Set task:
Identify every line below containing the string "family", and copy each of those lines out.

(Data entries)
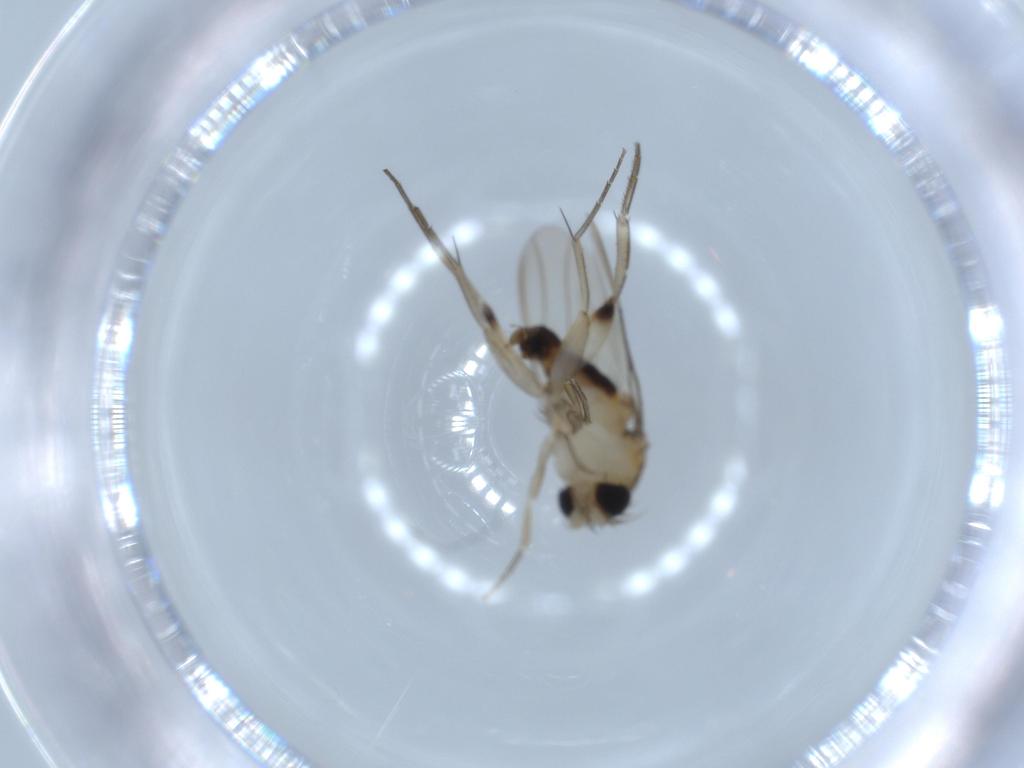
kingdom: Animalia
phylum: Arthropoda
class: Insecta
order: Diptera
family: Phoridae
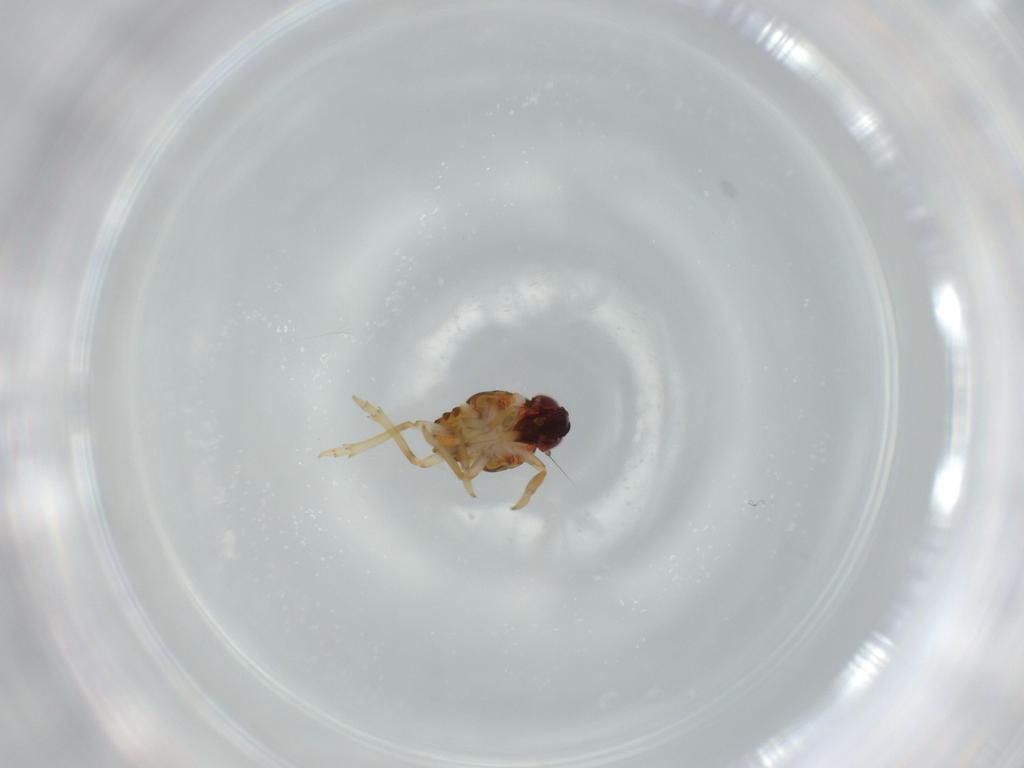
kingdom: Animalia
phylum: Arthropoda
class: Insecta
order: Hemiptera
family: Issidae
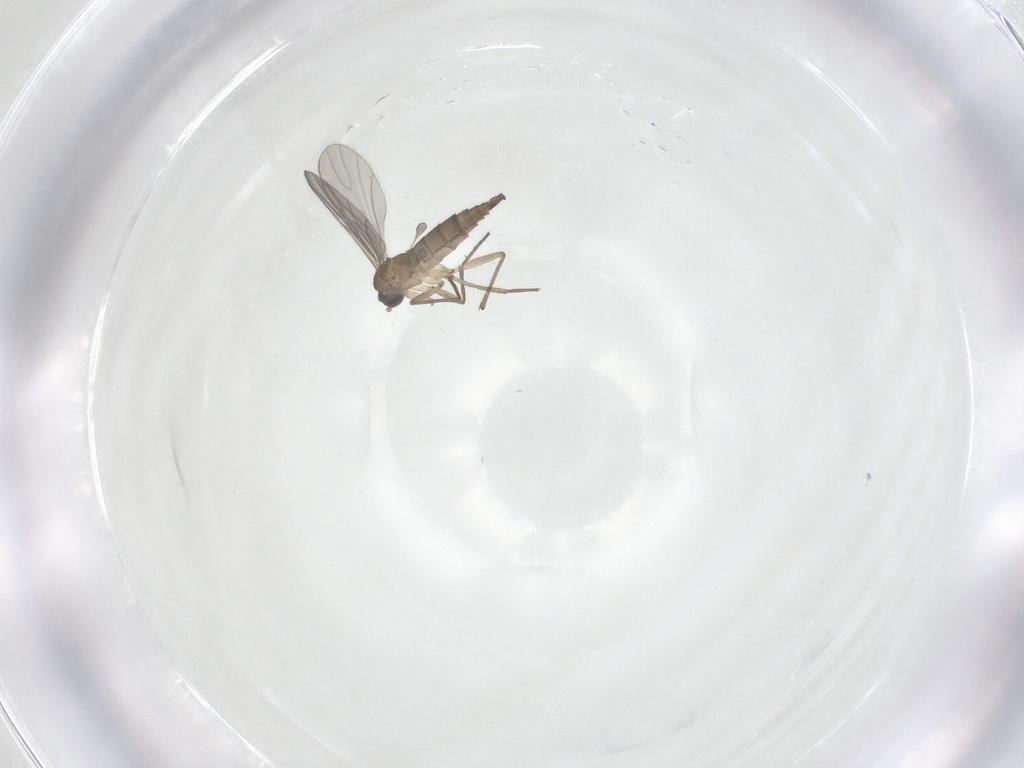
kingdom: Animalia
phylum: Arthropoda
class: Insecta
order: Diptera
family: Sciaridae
--
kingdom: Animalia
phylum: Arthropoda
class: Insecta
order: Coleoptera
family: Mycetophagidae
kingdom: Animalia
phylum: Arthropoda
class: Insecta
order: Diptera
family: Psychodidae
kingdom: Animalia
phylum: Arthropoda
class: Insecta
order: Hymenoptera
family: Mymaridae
* * *
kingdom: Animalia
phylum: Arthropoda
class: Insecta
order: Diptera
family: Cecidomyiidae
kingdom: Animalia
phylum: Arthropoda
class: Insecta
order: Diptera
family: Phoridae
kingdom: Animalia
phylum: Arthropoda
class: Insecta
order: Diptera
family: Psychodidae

Solution to the problem:
family: Phoridae
family: Issidae
family: Sciaridae
family: Mycetophagidae
family: Psychodidae
family: Mymaridae
family: Cecidomyiidae
family: Phoridae
family: Psychodidae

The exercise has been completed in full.